Hors de question qu’il inflige ça à l’univers. Ou qu’il inflige l’univers à un mini-lui. Quel grand merdier que ce putain de monde.
— Bah… Pense aux lovés que va nous rapporter cette poule et à ce que tu pourras offrir à tes chiards. La vie de cette pétasse vaut pas plus que la leur.
La désinvolture de son binôme frisait la condescendance. Ou le mimétisme.
— Je ne pense qu’à ça, l’argent. La valeur d’une vie, Vlad : éternelle question.
Il n’allait certainement pas se morfondre sur le sort d’une nantie, née avec une cuillère en argent dans la bouche.
— Je te croyais pas si sentimental, Oleg.

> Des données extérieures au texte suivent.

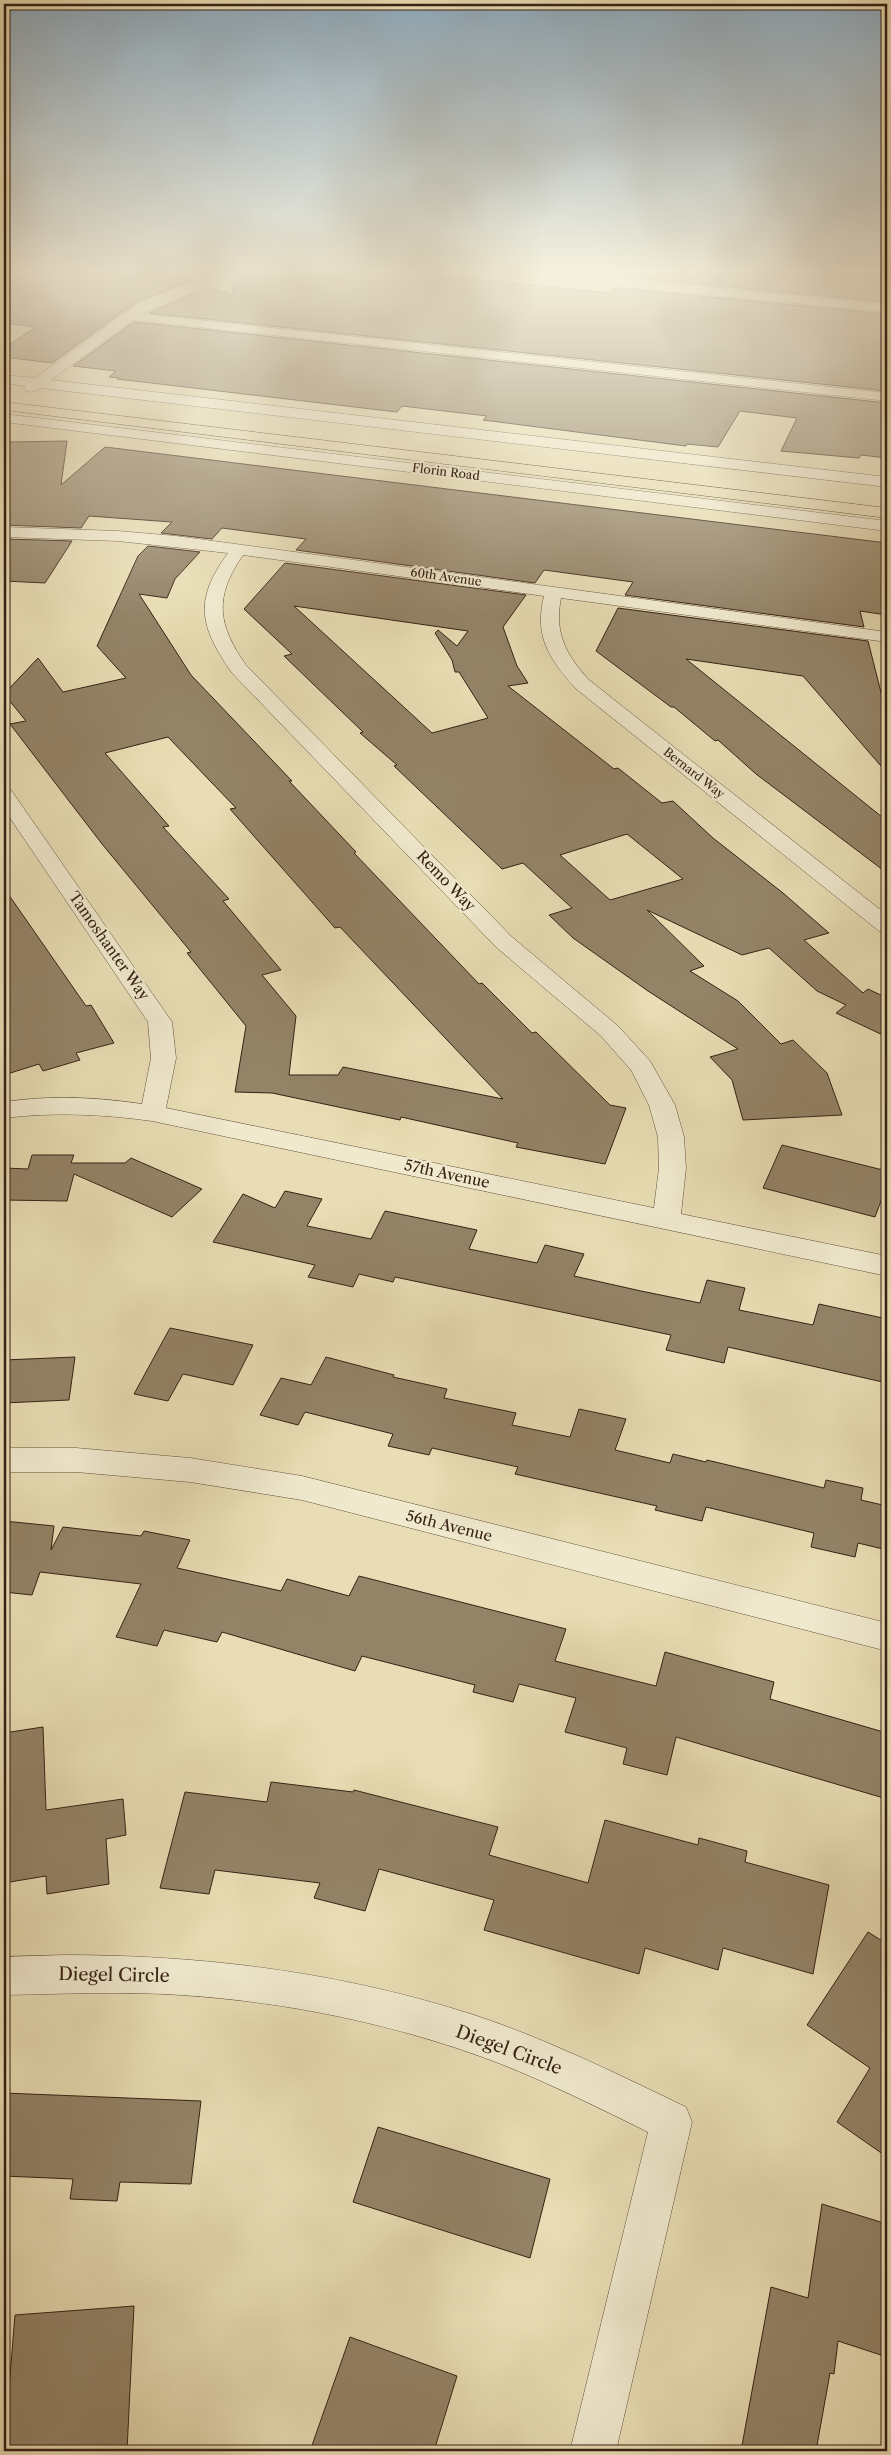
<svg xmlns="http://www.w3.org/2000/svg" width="891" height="2455" font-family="'Libre Caslon Text',serif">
	<rect width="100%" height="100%" fill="#e8ddb4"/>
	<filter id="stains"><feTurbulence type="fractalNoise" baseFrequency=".004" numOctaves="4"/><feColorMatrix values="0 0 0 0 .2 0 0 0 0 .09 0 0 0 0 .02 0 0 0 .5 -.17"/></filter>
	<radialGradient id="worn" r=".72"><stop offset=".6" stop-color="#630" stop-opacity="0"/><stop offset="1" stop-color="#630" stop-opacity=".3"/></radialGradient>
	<path fill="#938367" stroke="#362114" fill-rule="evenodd" d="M27,272h141l24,9 -54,20 -86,62 -48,-6v-9l32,-21 -32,-4v-35z
		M255,272h152l203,21 5,-5 272,26v77l-738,-78 45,-20 19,-5 19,7 2,-13 17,-4z
		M628,272h259v30l-263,-25z
		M134,322l753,81v55l-26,-3 -2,3 -78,-7 16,-33 -57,-7 -22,36 -31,-3 -1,2 -203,-26 4,-4 -85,-10 -5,6 -280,-33 2,-1 -10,-1 7,-6 -43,-5z
		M67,441l-6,44 44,-38 782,96v72l-27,-4 4,16 -239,-32 8,-13 -89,-12 -9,13 -239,-33 10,-11 -84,-11 -10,11 -51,-6 11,-11 -83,-6 -8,12 -77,-3v-51l5,-32z
		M4,539l68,2 -27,42 -41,-2z
		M148,546l52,6 -25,27 -8,19 -28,-4 52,81 101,106h-3l67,71 -2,1 125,131 3,-1 50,50 4,-1 74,73 16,3 -21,56 -89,-17 2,-4 -117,-26 -1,3 -128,-27 -37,-1 11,-66 -59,-73 4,-1 -89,-108 -92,-120 16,-3 -22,-27 34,-36 25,34 63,-14 -29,-32 41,-90zM168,737l68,71 -6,1 105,119 5,-1 163,172 -160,-32 -5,8h-49l7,-59 -34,-41 19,-5 -58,-69 6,-2 -66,-72 6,-1 -64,-73z
		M285,563l241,32 -23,32 14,39 11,17 -20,3 106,83 4,-1 44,35 11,-2 40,37 70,55 46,40 -25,7 59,53 5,-4 19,9v39l-51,-24 10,-8 -29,-14 -48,-43 -27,7 -95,-45 57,56 -14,5 48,30 43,43 12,-4 34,33 15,42 -99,5 -11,-40 -22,-23 28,-8 -90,-58 -75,-53 -24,-23 23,-7 -49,-45 -21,6 -108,-103 3,-1 -37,-32 3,-1 -79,-76 8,-2 -48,-45zM294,606l174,25 -11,15 -19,-16 -3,3 17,27 3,12h4l29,46 -56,15zM627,834l56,45 -73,21 -50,-45z
		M618,608l250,33 19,75v57l-84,-97 -117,-17 201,162v52l-131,-99 -38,-34 -3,1 -41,-34h-3l-75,-56z
		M4,888l82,118 5,-1 23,38 -38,10 4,7 -37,11 -4,-7 -35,11z
		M782,1145l105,26v14l-12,32 -112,-29z
		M32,1155h42l-3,8h54l6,-5 71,31 -30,28 -98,-43 -7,27 -63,-1v-32l24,1z
		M285,1191l37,8 -15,27 64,13 14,-28 92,19 -8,19 68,14 8,-18 39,9 -10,22 67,15 59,12 7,-23 38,8 -6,22 74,15 6,-21 68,15v64l-159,-36 -4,16 -58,-13 5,-15 -276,-58 -2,5 -34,-8 -6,13 -45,-10 7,-12 -102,-23 30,-48 32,14z
		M170,1328l83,17 -20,40 -50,-11 -15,27 -34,-7z
		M75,1357l-6,43 -65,3v-43z
		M326,1357l68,18 -1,2 54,12 -3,9 72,15 -4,12 58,12 9,-28 47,10 -11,31 55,13 3,-9 33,8 1,-2 117,28 2,-8 37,8 -2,12 26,6v44l-29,-7 -3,14 -44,-10 3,-14 -108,-26 -4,14 -47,-11 2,-4 -142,-32 3,-7 -86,-19 -3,7 -41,-9 5,-12 -88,-22 -7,13 -38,-10 21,-37 30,7z
		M4,1521l50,5 -3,24 12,-23 78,9 3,-5 46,9 -13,28 104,23 6,-12 62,17 10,-20 207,53 -11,32 101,25 9,-34 109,30 -4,17 117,34v66l-211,-62 -9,38 -44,-11 4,-16 -62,-16 11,-34 -57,-14 -6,18 -40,-10 2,-7 -113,-29 -7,15 -133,-39 -5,10 -53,-12 -7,16 -41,-9 25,-53 -101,-12 -8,23 -28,-3z
		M43,1727l3,83 77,-11 3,36 -20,4 3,45 -62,10 -1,-18 -42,7v-150z
		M271,1782l82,10 1,-2 144,37 -9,28 99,28 17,-63 93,25 1,-7 48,13 -2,11 84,23 -16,89 -90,-26 -5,22 -73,-22 -6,26 -155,-44 10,-30 -115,-31 -14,42 -51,-13 6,-15 -105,-13 -6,24 -49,-6 25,-96 82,10z
		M868,1932l19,12v213l-50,-35 33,-54 -63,-43z
		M4,2093l197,8 -10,83 -71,-2 -3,19 -47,-2 3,-20 -69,-3z
		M378,2127l172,52 -20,79 -177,-56z
		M822,2204l65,20v133l-49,-16 -4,33 -4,-1 -14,78h-75l30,-164 37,11z
		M134,2306l-7,145h-123l11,-136z
		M350,2337l107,39 -23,75h-124z"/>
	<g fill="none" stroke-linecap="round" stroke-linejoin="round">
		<g stroke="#62503c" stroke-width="1">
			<path id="street" d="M234,273h19l-2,3 -58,15 -51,23 745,79v8l-754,-81 -82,60 836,97v10l-846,-99 -10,4 -5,-1 -2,-3 1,-2 -21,-3v-8l31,3 104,-75 44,-18z
				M516,273h40l331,31v8l-365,-35z
				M4,414l883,107v10l-883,-109z
				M4,527l114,4 58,5 711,96v10l-326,-44c-7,35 5,57 28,82l298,235v18l-8,-2 -304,-243c-26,-30 -41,-51 -31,-92l-301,-41c-29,42 -26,69 3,110l266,272 106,89 32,35 25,44 9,32 2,31 -5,46 206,42v20l-735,-155c-50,-7 -98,-9 -148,-3v-16c46,-7 92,-5 138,2l9,-46 -3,-36 -144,-213v-21l7,2 161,232 4,36 -10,50 488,100 5,-40 -1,-31 -9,-32 -18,-35 -30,-34 -105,-89 -264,-274c-32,-46 -39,-72 -4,-120l-110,-12 -114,-4z
				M4,1448h72l114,10 112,18 585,147v28l-585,-151 -112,-18 -114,-10h-72z
				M64,1955c139,0 276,17 410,60 73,24 143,59 212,92l6,15 -76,329h-46l78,-319c-49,-24 -97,-48 -147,-68 -101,-39 -212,-62 -320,-69 -60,-4 -118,-1 -177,0v-38z"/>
		</g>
		<g stroke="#362114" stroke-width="1">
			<path id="primary" d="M4,402l883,106v10l-883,-108z"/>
		</g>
		<use href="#street" fill="#f0e9ce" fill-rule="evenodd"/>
		<use href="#primary" fill="#e8ddb4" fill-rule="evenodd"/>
	</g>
	<linearGradient id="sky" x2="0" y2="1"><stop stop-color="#8fabbe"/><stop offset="0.44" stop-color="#f5f0dd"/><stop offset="1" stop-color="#f5f0dd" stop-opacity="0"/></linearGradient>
	<rect width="891" height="616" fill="url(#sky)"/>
	<g text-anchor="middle" stroke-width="4.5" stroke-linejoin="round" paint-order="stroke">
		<g font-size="12" fill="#362114" stroke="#f0e9ce">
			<text transform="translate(446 472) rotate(7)" y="4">Florin Road</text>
			<text transform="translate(446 577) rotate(8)" y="4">60th Avenue</text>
			<text transform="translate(694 773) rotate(38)" y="4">Bernard Way</text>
		</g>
		<g font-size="15" fill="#362114" stroke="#f0e9ce">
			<text transform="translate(446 881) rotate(46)" y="5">Remo Way</text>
			<text transform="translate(109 946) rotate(55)" y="5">Tamoshanter Way</text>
			<text transform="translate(447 1174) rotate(12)" y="5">57th Avenue</text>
			<text transform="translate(449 1526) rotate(14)" y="5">56th Avenue</text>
		</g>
		<g font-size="18" fill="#362114" stroke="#f0e9ce">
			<text transform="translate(114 1975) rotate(1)" y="6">Diegel Circle</text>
			<text transform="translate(509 2050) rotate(20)" y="6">Diegel Circle</text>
		</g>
	</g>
	<rect width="891" height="2455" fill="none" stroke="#e8ddb4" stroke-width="20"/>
	<rect x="5" y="5" width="881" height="2445" fill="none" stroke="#362114" stroke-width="2.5"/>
	<rect x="10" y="10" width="871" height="2435" fill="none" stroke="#362114"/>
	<rect width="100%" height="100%" filter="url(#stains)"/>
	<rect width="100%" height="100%" fill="url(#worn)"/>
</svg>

Vlad se trompait. Cette fille lui paraissait sympathique, certes. Pour autant, il n’avait jamais envisagé de renoncer à son exaction. Elle était une marchandise dont il était le convoyeur : à son échelle, disons qu’elle était du caviar. Il n’avait qu’une chose en tête : sa livraison.
— T’en fais pas pour moi, gamin. J’ai toujours honoré mes contrats. J’ai même fait des nourrissons. Toi, tu ferais bien de descendre en pression, Vlad. Tu prends les choses trop à cœur. Tu bosses pour Kiev, maintenant. Reste focus sur l’objectif.
L’attitude du vieux avait subtilement changé, lui qui restait d’humeur égale en toutes circonstances. Quelque chose de dangereux émanait de sa stature bonhomme. Ça n’était pas un conseil qu’il lui donnait, mais un avertissement. Vlad déglutit en ravalant une pique. Ils avaient fait le tour et le couple s’était volatilisé.